Chattanooga Times Free Press

HBO series looks at lives disrupted by serial killer caught after 30 years

- BY MARK KENNEDY

NEW YORK — It’s said that documentar­y filmmaking is all about being in the right place at the right time. If so, director Liz Garbus has been doubly lucky with her latest project.

Two years ago, she and her team started filming their series on the hunt for the still-unknown Golden State Killer, whose trail had been cold for more than 30 years. The very next day, a suspect was arrested.

“If you’re making a documentar­y and everything happens as expected, isn’t that boring?” she asks, laughing. “Why are you bothering?”

Garbus kept filming and the result is ” I’ll Be Gone in the Dark,” a six-part documentar­y series debuting Sunday on HBO. It also premieres with perfect timing.

In a twist that seems almost too well scripted, the day after the first episode airs, the Golden State Killer suspect is expected to plead guilty in a California courtroom.

The filmmakers were able to pivot in large part because “I’ll Be Gone in the Dark” is not really about the killer himself but rather the survivors of his terror. It’s framed through the life of the late crime writer Michelle McNamara.
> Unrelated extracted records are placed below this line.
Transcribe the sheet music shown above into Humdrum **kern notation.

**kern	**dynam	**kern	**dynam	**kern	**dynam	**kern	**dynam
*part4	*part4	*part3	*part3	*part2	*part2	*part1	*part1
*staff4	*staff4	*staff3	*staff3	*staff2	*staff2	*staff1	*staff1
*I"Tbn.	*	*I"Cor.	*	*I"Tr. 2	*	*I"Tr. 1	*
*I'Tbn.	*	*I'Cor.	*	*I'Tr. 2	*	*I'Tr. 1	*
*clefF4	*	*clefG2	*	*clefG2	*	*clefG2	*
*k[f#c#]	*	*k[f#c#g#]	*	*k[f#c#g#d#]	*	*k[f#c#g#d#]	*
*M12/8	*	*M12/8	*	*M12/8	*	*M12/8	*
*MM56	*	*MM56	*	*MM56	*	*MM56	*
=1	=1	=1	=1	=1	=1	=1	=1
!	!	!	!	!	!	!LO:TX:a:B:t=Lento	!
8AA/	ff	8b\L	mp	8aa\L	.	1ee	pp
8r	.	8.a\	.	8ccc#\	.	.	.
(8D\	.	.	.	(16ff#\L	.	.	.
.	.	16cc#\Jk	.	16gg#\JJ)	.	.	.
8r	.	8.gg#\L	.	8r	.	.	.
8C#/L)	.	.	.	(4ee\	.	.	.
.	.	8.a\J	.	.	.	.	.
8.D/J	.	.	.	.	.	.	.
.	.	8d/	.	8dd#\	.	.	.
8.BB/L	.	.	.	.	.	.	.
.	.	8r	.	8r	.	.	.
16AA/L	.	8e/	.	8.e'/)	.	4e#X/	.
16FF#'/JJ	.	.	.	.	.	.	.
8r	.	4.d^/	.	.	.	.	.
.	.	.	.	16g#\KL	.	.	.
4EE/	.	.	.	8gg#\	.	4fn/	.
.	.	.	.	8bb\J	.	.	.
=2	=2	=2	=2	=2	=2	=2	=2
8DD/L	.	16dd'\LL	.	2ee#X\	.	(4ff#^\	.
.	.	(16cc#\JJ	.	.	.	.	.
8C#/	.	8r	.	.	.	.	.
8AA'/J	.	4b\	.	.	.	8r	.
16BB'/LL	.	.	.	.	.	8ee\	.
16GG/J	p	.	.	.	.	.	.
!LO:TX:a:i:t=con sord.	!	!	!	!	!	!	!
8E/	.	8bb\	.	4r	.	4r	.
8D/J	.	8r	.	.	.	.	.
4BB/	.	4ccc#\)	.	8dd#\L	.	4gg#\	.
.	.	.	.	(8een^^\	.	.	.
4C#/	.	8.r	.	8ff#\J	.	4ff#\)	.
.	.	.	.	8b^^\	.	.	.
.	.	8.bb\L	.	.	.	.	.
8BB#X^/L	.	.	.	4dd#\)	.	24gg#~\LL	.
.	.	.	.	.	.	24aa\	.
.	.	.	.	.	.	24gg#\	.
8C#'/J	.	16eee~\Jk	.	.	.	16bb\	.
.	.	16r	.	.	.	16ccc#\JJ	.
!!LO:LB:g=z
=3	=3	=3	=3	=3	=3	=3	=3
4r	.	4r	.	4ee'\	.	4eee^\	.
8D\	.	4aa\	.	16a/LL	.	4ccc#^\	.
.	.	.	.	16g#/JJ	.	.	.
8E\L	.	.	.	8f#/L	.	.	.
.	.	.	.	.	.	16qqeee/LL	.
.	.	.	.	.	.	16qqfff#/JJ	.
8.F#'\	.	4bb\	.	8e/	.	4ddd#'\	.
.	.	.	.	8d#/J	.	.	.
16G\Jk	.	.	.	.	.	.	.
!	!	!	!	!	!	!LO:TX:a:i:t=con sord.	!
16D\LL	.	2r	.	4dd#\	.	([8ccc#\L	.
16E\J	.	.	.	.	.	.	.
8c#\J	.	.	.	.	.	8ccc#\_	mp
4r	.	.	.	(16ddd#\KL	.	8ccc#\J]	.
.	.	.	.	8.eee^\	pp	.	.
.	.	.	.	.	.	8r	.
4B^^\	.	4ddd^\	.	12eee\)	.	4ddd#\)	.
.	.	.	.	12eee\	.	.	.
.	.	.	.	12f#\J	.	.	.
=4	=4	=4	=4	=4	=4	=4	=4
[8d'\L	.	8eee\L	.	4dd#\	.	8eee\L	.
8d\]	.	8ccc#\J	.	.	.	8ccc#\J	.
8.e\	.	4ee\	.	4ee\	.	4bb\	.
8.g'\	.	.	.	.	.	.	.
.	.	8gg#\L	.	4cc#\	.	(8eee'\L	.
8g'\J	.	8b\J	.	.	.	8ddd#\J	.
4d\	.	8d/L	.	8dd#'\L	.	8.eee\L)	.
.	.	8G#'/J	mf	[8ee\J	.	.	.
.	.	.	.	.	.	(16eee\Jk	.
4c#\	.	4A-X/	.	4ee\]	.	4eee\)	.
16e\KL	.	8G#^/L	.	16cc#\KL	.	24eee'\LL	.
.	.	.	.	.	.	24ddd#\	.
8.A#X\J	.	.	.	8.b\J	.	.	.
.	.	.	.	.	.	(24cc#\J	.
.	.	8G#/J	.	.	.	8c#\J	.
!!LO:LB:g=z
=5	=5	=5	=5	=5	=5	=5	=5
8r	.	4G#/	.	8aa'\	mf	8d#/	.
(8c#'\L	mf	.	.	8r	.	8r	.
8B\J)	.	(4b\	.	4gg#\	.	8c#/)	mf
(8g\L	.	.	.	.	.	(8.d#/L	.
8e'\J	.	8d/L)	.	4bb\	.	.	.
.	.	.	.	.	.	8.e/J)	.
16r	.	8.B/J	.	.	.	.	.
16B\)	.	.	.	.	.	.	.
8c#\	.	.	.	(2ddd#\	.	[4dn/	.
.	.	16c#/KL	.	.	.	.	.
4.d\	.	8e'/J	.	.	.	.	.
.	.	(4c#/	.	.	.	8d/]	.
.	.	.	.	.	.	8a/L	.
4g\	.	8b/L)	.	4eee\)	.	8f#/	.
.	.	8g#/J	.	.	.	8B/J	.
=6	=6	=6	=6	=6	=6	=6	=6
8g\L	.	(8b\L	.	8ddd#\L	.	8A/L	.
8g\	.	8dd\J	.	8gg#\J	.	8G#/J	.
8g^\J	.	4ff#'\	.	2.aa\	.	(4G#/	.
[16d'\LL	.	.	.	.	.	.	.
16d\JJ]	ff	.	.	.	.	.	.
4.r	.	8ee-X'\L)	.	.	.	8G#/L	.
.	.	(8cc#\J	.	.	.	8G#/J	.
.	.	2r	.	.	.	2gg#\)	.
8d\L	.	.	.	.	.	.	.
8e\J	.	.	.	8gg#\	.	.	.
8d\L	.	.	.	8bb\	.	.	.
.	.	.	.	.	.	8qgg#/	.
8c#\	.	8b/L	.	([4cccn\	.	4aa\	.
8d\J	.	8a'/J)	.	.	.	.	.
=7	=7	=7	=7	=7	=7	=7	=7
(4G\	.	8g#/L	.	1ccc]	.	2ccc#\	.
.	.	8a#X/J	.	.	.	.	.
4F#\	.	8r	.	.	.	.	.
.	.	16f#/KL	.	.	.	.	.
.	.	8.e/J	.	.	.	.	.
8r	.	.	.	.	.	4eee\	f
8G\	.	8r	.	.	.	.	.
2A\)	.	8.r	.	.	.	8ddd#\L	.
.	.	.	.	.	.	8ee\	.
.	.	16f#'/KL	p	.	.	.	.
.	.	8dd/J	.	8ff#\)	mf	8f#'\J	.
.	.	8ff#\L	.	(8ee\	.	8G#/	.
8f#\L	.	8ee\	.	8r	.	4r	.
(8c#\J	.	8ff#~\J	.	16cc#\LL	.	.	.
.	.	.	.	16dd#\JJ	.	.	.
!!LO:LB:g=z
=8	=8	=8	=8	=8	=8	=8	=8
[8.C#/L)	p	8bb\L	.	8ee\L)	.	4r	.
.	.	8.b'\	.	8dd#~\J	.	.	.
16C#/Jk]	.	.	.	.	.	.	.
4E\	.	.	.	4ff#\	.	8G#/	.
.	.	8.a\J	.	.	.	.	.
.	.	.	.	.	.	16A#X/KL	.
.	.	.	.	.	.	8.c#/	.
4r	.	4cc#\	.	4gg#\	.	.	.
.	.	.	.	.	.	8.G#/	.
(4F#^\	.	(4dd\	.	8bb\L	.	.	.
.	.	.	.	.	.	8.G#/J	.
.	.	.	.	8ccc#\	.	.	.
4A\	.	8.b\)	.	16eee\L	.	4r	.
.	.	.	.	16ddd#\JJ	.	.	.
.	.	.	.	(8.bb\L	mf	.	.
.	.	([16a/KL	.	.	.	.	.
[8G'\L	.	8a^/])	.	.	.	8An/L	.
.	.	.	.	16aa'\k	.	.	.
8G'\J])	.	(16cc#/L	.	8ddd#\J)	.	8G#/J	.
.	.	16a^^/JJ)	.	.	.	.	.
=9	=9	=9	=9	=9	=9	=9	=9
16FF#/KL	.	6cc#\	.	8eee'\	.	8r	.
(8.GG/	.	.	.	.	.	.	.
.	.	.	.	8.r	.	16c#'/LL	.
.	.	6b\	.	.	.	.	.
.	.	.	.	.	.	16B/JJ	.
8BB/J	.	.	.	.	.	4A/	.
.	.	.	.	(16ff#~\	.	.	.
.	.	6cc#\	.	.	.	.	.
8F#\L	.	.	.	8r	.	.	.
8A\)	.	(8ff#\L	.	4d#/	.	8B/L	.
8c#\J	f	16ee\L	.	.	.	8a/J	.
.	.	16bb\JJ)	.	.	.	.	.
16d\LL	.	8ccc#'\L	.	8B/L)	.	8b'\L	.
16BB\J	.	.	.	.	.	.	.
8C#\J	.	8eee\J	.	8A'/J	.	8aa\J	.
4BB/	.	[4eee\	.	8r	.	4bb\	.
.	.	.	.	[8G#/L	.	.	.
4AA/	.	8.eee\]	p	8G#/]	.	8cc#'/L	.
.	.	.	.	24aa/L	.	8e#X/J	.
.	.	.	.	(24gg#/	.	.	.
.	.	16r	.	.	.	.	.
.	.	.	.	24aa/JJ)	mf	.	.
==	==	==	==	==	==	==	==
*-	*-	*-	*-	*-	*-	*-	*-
“It’s very weird timing, but that’s the way things go sometimes. It just happens,” said comedian Patton Oswalt, who was married to McNamara.

The Golden State Killer is suspected of at least 13 murders and more than 50 rapes across California from 1974-1986. The armed and masked rapist would tie up any man he found in the house and pile dishes on his back, threatenin­g to kill both victims if he heard the plates jiggle while he assaulted the woman.

DNA evidence in 2018 led authoritie­s to arrest Joseph DeAngelo, a former police officer. While McNamara’s work didn’t directly lead police to the arrest, she and her fellow civilian online sleuths kept pushing the case.